Instructions to follow - In the records below, replace every "pose" with "camera" and leave everything else as it is.

Provided records -
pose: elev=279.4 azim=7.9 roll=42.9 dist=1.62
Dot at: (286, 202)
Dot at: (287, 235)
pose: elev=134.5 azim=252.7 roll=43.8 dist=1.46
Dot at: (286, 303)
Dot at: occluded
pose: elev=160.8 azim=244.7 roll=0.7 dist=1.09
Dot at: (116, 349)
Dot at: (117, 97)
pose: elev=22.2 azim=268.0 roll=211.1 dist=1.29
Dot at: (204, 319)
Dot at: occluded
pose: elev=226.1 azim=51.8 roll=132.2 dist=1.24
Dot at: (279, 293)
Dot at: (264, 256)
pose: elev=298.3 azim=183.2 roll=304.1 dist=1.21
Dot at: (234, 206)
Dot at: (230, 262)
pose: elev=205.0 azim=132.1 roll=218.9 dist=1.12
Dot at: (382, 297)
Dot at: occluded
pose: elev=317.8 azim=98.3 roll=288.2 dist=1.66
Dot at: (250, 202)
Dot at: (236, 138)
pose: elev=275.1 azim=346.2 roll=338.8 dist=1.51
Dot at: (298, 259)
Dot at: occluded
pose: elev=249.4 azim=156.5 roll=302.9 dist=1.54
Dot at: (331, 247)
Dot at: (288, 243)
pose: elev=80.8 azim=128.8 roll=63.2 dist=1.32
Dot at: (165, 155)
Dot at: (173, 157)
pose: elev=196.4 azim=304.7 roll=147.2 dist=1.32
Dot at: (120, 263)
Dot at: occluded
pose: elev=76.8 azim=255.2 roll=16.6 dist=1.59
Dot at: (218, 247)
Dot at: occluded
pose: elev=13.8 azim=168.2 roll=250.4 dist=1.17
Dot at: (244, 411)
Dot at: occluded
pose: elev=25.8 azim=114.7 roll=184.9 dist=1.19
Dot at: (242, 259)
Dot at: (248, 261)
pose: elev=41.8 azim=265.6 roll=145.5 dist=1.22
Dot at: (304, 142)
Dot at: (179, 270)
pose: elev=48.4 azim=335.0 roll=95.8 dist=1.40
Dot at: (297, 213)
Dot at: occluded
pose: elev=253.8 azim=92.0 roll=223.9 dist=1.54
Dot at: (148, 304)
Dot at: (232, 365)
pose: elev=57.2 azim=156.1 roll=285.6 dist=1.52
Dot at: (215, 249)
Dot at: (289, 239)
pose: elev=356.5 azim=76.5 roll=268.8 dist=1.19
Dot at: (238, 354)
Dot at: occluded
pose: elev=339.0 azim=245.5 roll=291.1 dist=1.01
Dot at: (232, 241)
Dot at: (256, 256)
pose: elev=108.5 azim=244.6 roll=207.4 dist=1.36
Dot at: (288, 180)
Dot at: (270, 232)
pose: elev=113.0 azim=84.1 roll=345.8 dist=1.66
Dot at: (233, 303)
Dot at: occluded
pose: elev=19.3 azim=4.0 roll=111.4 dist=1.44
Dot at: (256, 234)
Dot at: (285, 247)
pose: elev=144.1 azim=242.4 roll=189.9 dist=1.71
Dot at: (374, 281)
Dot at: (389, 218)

Expected output -
camera: elev=279.4 azim=7.9 roll=42.9 dist=1.62
Dot at: (286, 202)
Dot at: (287, 235)
camera: elev=134.5 azim=252.7 roll=43.8 dist=1.46
Dot at: (286, 303)
Dot at: occluded
camera: elev=160.8 azim=244.7 roll=0.7 dist=1.09
Dot at: (116, 349)
Dot at: (117, 97)
camera: elev=22.2 azim=268.0 roll=211.1 dist=1.29
Dot at: (204, 319)
Dot at: occluded
camera: elev=226.1 azim=51.8 roll=132.2 dist=1.24
Dot at: (279, 293)
Dot at: (264, 256)
camera: elev=298.3 azim=183.2 roll=304.1 dist=1.21
Dot at: (234, 206)
Dot at: (230, 262)
camera: elev=205.0 azim=132.1 roll=218.9 dist=1.12
Dot at: (382, 297)
Dot at: occluded
camera: elev=317.8 azim=98.3 roll=288.2 dist=1.66
Dot at: (250, 202)
Dot at: (236, 138)
camera: elev=275.1 azim=346.2 roll=338.8 dist=1.51
Dot at: (298, 259)
Dot at: occluded
camera: elev=249.4 azim=156.5 roll=302.9 dist=1.54
Dot at: (331, 247)
Dot at: (288, 243)
camera: elev=80.8 azim=128.8 roll=63.2 dist=1.32
Dot at: (165, 155)
Dot at: (173, 157)
camera: elev=196.4 azim=304.7 roll=147.2 dist=1.32
Dot at: (120, 263)
Dot at: occluded
camera: elev=76.8 azim=255.2 roll=16.6 dist=1.59
Dot at: (218, 247)
Dot at: occluded
camera: elev=13.8 azim=168.2 roll=250.4 dist=1.17
Dot at: (244, 411)
Dot at: occluded
camera: elev=25.8 azim=114.7 roll=184.9 dist=1.19
Dot at: (242, 259)
Dot at: (248, 261)
camera: elev=41.8 azim=265.6 roll=145.5 dist=1.22
Dot at: (304, 142)
Dot at: (179, 270)
camera: elev=48.4 azim=335.0 roll=95.8 dist=1.40
Dot at: (297, 213)
Dot at: occluded
camera: elev=253.8 azim=92.0 roll=223.9 dist=1.54
Dot at: (148, 304)
Dot at: (232, 365)
camera: elev=57.2 azim=156.1 roll=285.6 dist=1.52
Dot at: (215, 249)
Dot at: (289, 239)
camera: elev=356.5 azim=76.5 roll=268.8 dist=1.19
Dot at: (238, 354)
Dot at: occluded
camera: elev=339.0 azim=245.5 roll=291.1 dist=1.01
Dot at: (232, 241)
Dot at: (256, 256)
camera: elev=108.5 azim=244.6 roll=207.4 dist=1.36
Dot at: (288, 180)
Dot at: (270, 232)
camera: elev=113.0 azim=84.1 roll=345.8 dist=1.66
Dot at: (233, 303)
Dot at: occluded
camera: elev=19.3 azim=4.0 roll=111.4 dist=1.44
Dot at: (256, 234)
Dot at: (285, 247)
camera: elev=144.1 azim=242.4 roll=189.9 dist=1.71
Dot at: (374, 281)
Dot at: (389, 218)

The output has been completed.